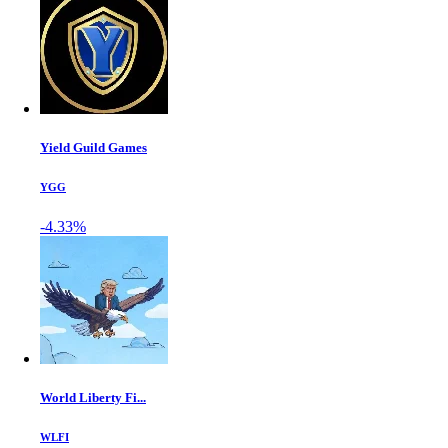
Yield Guild Games
YGG
-4.33%
World Liberty Fi...
WLFI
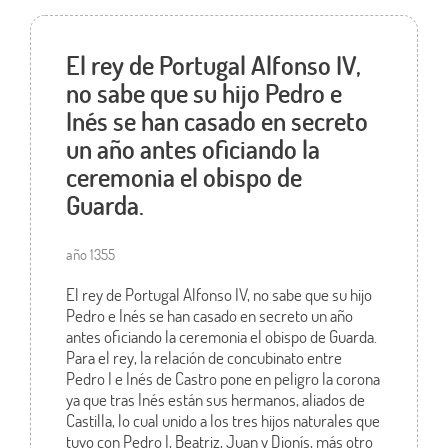
El rey de Portugal Alfonso IV,
no sabe que su hijo Pedro e
Inés se han casado en secreto
un año antes oficiando la
ceremonia el obispo de
Guarda.
año 1355
El rey de Portugal Alfonso IV, no sabe que su hijo
Pedro e Inés se han casado en secreto un año
antes oficiando la ceremonia el obispo de Guarda.
Para el rey, la relación de concubinato entre
Pedro I e Inés de Castro pone en peligro la corona
ya que tras Inés están sus hermanos, aliados de
Castilla, lo cual unido a los tres hijos naturales que
tuvo con Pedro I, Beatriz, Juan y Dionís, más otro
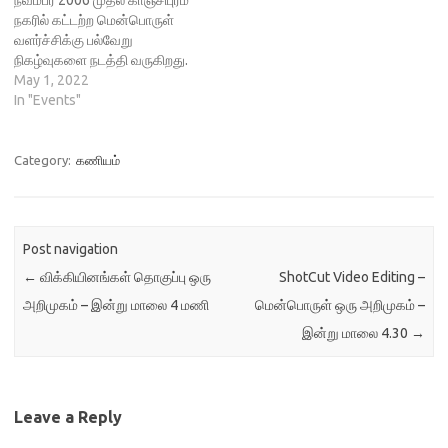
நவம்பர் 2006 முதல் காஞ்சிபுரம்
அறிமுகம் - ஜெய் வரதராஜன்,
அறிமுகம் - ஜெய் வரதராஜன்,
நகரில் கட்டற்ற மென்பொருள்
கனடா Ansible…
கனடா Ansible…
வளர்ச்சிக்கு பல்வேறு
நிகழ்வுகளை நடத்தி வருகிறது.
இன்று மாலை காஞ்சி லினக்சு
May 1, 2022
பயனர் குழுவின் இணைய வழி
In "Events"
சந்திப்பு ஜிட்சி மென்பொருள்
வழியே நடைபெறுகிறது.
நிகழ்வு இணைப்பு -
Category:
கணியம்
https://meet.jit.si/KanchiLug
ஜிட்சி செயலி அல்லது Browser
வழியே மேல் உள்ள இணைப்பு
மூலம் இணையலாம். நேரம் - மே
Post navigation
1 2022…
←
விக்கியினங்கள் தொகுப்பு ஒரு
ShotCut Video Editing –
அறிமுகம் – இன்று மாலை 4 மணி
மென்பொருள் ஒரு அறிமுகம் –
இன்று மாலை 4.30
→
Leave a Reply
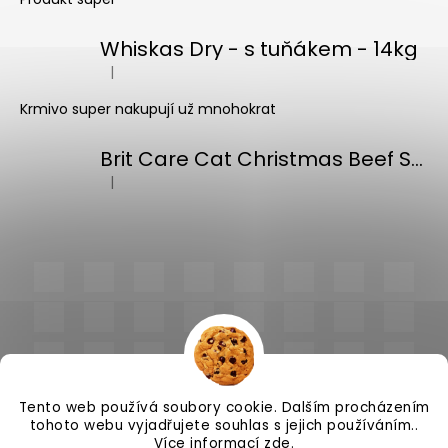
Whiskas Dry - s tuňákem - 14kg
|
Hodnocení produktu je 5 z 5 hvězdiček.
Krmivo super nakupují už mnohokrat
Brit Care Cat Christmas Beef Soup 75g
|
Hodnocení produktu je 5 z 5 hvězdiček.
Tento web používá soubory cookie. Dalším procházením
tohoto webu vyjadřujete souhlas s jejich používáním..
Více informací
zde
.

#####

- _About this exercise_
Find each line in the rows above that contains the word "Inés", and copy those lines.

- _Task response_
Inés se han casado en secreto
Pedro e Inés se han casado en secreto un año
Pedro I e Inés de Castro pone en peligro la corona
ya que tras Inés están sus hermanos, aliados de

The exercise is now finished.